• _The problem_
When you print the records, keep every line identical to the original.

• _Stored data_
════

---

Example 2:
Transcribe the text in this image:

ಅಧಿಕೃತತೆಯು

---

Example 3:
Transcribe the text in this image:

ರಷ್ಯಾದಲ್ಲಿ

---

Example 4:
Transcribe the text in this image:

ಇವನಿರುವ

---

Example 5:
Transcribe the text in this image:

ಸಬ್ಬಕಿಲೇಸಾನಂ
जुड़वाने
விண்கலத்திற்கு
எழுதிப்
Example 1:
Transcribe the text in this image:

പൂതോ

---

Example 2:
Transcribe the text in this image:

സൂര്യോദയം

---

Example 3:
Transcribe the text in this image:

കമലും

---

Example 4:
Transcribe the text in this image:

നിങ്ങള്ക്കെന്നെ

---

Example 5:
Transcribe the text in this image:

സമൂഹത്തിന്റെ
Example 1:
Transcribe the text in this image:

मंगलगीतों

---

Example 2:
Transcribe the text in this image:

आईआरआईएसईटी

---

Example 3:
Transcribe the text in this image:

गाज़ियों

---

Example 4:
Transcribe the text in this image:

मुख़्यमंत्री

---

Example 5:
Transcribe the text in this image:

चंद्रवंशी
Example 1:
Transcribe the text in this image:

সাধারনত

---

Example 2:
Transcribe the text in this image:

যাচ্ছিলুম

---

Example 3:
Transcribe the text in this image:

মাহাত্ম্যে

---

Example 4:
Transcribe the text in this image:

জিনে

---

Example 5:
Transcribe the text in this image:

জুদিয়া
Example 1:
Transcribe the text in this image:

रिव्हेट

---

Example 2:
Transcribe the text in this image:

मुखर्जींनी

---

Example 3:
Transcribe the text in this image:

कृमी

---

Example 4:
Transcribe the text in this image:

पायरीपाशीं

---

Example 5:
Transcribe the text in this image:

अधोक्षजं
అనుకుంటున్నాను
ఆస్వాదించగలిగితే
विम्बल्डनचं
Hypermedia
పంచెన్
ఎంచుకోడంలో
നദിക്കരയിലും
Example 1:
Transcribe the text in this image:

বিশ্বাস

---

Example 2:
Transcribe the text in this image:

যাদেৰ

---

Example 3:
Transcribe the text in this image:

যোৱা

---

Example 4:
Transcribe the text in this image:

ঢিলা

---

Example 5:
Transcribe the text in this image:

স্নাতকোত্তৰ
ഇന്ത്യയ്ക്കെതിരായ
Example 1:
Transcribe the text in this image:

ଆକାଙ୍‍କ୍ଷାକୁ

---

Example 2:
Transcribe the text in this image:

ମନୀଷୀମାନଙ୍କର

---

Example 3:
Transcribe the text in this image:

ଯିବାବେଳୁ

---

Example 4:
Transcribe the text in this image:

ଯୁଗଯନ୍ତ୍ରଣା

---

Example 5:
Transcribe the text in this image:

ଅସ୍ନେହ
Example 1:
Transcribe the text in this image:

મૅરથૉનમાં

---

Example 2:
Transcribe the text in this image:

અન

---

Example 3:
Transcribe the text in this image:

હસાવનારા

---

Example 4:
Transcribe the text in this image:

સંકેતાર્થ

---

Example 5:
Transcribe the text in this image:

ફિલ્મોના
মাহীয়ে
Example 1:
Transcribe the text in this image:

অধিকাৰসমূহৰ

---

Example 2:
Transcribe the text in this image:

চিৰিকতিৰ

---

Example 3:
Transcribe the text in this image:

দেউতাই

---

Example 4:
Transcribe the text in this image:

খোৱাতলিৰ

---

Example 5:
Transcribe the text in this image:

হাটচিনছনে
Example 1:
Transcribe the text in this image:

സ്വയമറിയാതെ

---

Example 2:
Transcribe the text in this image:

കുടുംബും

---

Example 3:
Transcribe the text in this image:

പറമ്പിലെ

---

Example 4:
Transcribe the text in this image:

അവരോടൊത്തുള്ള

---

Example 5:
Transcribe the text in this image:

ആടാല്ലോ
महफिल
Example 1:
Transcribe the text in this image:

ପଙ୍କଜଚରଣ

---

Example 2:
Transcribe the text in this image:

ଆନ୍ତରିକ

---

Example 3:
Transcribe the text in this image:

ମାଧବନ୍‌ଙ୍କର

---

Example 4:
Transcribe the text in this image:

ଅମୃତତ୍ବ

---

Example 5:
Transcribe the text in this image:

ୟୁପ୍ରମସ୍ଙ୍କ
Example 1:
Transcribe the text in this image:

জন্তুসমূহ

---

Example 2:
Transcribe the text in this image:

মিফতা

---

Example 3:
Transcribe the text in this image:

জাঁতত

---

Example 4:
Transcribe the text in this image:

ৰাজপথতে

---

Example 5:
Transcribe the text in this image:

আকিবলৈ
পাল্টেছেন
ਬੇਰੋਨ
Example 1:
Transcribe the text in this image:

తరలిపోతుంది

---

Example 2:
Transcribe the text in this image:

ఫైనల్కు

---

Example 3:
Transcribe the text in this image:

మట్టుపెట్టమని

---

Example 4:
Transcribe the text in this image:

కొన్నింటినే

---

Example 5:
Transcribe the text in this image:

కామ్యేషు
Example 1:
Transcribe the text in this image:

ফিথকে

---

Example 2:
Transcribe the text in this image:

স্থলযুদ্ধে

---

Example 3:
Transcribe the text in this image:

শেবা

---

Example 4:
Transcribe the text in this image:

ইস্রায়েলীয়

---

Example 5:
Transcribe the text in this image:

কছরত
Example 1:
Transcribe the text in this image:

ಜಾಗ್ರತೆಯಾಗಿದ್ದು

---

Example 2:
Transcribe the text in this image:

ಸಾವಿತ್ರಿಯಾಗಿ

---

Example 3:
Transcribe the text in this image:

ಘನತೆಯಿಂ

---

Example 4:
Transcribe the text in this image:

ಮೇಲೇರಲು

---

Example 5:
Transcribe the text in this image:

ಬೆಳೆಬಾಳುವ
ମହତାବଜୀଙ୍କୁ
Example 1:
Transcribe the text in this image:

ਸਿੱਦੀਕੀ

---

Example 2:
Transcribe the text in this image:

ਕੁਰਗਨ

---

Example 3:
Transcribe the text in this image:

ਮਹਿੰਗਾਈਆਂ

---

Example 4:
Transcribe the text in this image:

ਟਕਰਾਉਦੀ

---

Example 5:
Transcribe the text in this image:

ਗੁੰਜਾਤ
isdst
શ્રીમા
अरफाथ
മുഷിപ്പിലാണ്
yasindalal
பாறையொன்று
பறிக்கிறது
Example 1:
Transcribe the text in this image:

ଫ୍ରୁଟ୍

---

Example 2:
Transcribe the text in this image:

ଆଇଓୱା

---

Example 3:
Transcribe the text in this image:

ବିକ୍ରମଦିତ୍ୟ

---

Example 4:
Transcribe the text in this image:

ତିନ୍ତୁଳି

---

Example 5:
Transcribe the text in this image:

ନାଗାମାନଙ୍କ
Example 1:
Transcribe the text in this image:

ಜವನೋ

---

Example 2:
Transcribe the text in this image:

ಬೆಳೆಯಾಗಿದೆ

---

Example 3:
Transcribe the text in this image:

════

• _Result_
---

Example 2:
Transcribe the text in this image:

ಅಧಿಕೃತತೆಯು

---

Example 3:
Transcribe the text in this image:

ರಷ್ಯಾದಲ್ಲಿ

---

Example 4:
Transcribe the text in this image:

ಇವನಿರುವ

---

Example 5:
Transcribe the text in this image:

ಸಬ್ಬಕಿಲೇಸಾನಂ
जुड़वाने
விண்கலத்திற்கு
எழுதிப்
Example 1:
Transcribe the text in this image:

പൂതോ

---

Example 2:
Transcribe the text in this image:

സൂര്യോദയം

---

Example 3:
Transcribe the text in this image:

കമലും

---

Example 4:
Transcribe the text in this image:

നിങ്ങള്ക്കെന്നെ

---

Example 5:
Transcribe the text in this image:

സമൂഹത്തിന്റെ
Example 1:
Transcribe the text in this image:

मंगलगीतों

---

Example 2:
Transcribe the text in this image:

आईआरआईएसईटी

---

Example 3:
Transcribe the text in this image:

गाज़ियों

---

Example 4:
Transcribe the text in this image:

मुख़्यमंत्री

---

Example 5:
Transcribe the text in this image:

चंद्रवंशी
Example 1:
Transcribe the text in this image:

সাধারনত

---

Example 2:
Transcribe the text in this image:

যাচ্ছিলুম

---

Example 3:
Transcribe the text in this image:

মাহাত্ম্যে

---

Example 4:
Transcribe the text in this image:

জিনে

---

Example 5:
Transcribe the text in this image:

জুদিয়া
Example 1:
Transcribe the text in this image:

रिव्हेट

---

Example 2:
Transcribe the text in this image:

मुखर्जींनी

---

Example 3:
Transcribe the text in this image:

कृमी

---

Example 4:
Transcribe the text in this image:

पायरीपाशीं

---

Example 5:
Transcribe the text in this image:

अधोक्षजं
అనుకుంటున్నాను
ఆస్వాదించగలిగితే
विम्बल्डनचं
Hypermedia
పంచెన్
ఎంచుకోడంలో
നദിക്കരയിലും
Example 1:
Transcribe the text in this image:

বিশ্বাস

---

Example 2:
Transcribe the text in this image:

যাদেৰ

---

Example 3:
Transcribe the text in this image:

যোৱা

---

Example 4:
Transcribe the text in this image:

ঢিলা

---

Example 5:
Transcribe the text in this image:

স্নাতকোত্তৰ
ഇന്ത്യയ്ക്കെതിരായ
Example 1:
Transcribe the text in this image:

ଆକାଙ୍‍କ୍ଷାକୁ

---

Example 2:
Transcribe the text in this image:

ମନୀଷୀମାନଙ୍କର

---

Example 3:
Transcribe the text in this image:

ଯିବାବେଳୁ

---

Example 4:
Transcribe the text in this image:

ଯୁଗଯନ୍ତ୍ରଣା

---

Example 5:
Transcribe the text in this image:

ଅସ୍ନେହ
Example 1:
Transcribe the text in this image:

મૅરથૉનમાં

---

Example 2:
Transcribe the text in this image:

અન

---

Example 3:
Transcribe the text in this image:

હસાવનારા

---

Example 4:
Transcribe the text in this image:

સંકેતાર્થ

---

Example 5:
Transcribe the text in this image:

ફિલ્મોના
মাহীয়ে
Example 1:
Transcribe the text in this image:

অধিকাৰসমূহৰ

---

Example 2:
Transcribe the text in this image:

চিৰিকতিৰ

---

Example 3:
Transcribe the text in this image:

দেউতাই

---

Example 4:
Transcribe the text in this image:

খোৱাতলিৰ

---

Example 5:
Transcribe the text in this image:

হাটচিনছনে
Example 1:
Transcribe the text in this image:

സ്വയമറിയാതെ

---

Example 2:
Transcribe the text in this image:

കുടുംബും

---

Example 3:
Transcribe the text in this image:

പറമ്പിലെ

---

Example 4:
Transcribe the text in this image:

അവരോടൊത്തുള്ള

---

Example 5:
Transcribe the text in this image:

ആടാല്ലോ
महफिल
Example 1:
Transcribe the text in this image:

ପଙ୍କଜଚରଣ

---

Example 2:
Transcribe the text in this image:

ଆନ୍ତରିକ

---

Example 3:
Transcribe the text in this image:

ମାଧବନ୍‌ଙ୍କର

---

Example 4:
Transcribe the text in this image:

ଅମୃତତ୍ବ

---

Example 5:
Transcribe the text in this image:

ୟୁପ୍ରମସ୍ଙ୍କ
Example 1:
Transcribe the text in this image:

জন্তুসমূহ

---

Example 2:
Transcribe the text in this image:

মিফতা

---

Example 3:
Transcribe the text in this image:

জাঁতত

---

Example 4:
Transcribe the text in this image:

ৰাজপথতে

---

Example 5:
Transcribe the text in this image:

আকিবলৈ
পাল্টেছেন
ਬੇਰੋਨ
Example 1:
Transcribe the text in this image:

తరలిపోతుంది

---

Example 2:
Transcribe the text in this image:

ఫైనల్కు

---

Example 3:
Transcribe the text in this image:

మట్టుపెట్టమని

---

Example 4:
Transcribe the text in this image:

కొన్నింటినే

---

Example 5:
Transcribe the text in this image:

కామ్యేషు
Example 1:
Transcribe the text in this image:

ফিথকে

---

Example 2:
Transcribe the text in this image:

স্থলযুদ্ধে

---

Example 3:
Transcribe the text in this image:

শেবা

---

Example 4:
Transcribe the text in this image:

ইস্রায়েলীয়

---

Example 5:
Transcribe the text in this image:

কছরত
Example 1:
Transcribe the text in this image:

ಜಾಗ್ರತೆಯಾಗಿದ್ದು

---

Example 2:
Transcribe the text in this image:

ಸಾವಿತ್ರಿಯಾಗಿ

---

Example 3:
Transcribe the text in this image:

ಘನತೆಯಿಂ

---

Example 4:
Transcribe the text in this image:

ಮೇಲೇರಲು

---

Example 5:
Transcribe the text in this image:

ಬೆಳೆಬಾಳುವ
ମହତାବଜୀଙ୍କୁ
Example 1:
Transcribe the text in this image:

ਸਿੱਦੀਕੀ

---

Example 2:
Transcribe the text in this image:

ਕੁਰਗਨ

---

Example 3:
Transcribe the text in this image:

ਮਹਿੰਗਾਈਆਂ

---

Example 4:
Transcribe the text in this image:

ਟਕਰਾਉਦੀ

---

Example 5:
Transcribe the text in this image:

ਗੁੰਜਾਤ
isdst
શ્રીમા
अरफाथ
മുഷിപ്പിലാണ്
yasindalal
பாறையொன்று
பறிக்கிறது
Example 1:
Transcribe the text in this image:

ଫ୍ରୁଟ୍

---

Example 2:
Transcribe the text in this image:

ଆଇଓୱା

---

Example 3:
Transcribe the text in this image:

ବିକ୍ରମଦିତ୍ୟ

---

Example 4:
Transcribe the text in this image:

ତିନ୍ତୁଳି

---

Example 5:
Transcribe the text in this image:

ନାଗାମାନଙ୍କ
Example 1:
Transcribe the text in this image:

ಜವನೋ

---

Example 2:
Transcribe the text in this image:

ಬೆಳೆಯಾಗಿದೆ

---

Example 3:
Transcribe the text in this image:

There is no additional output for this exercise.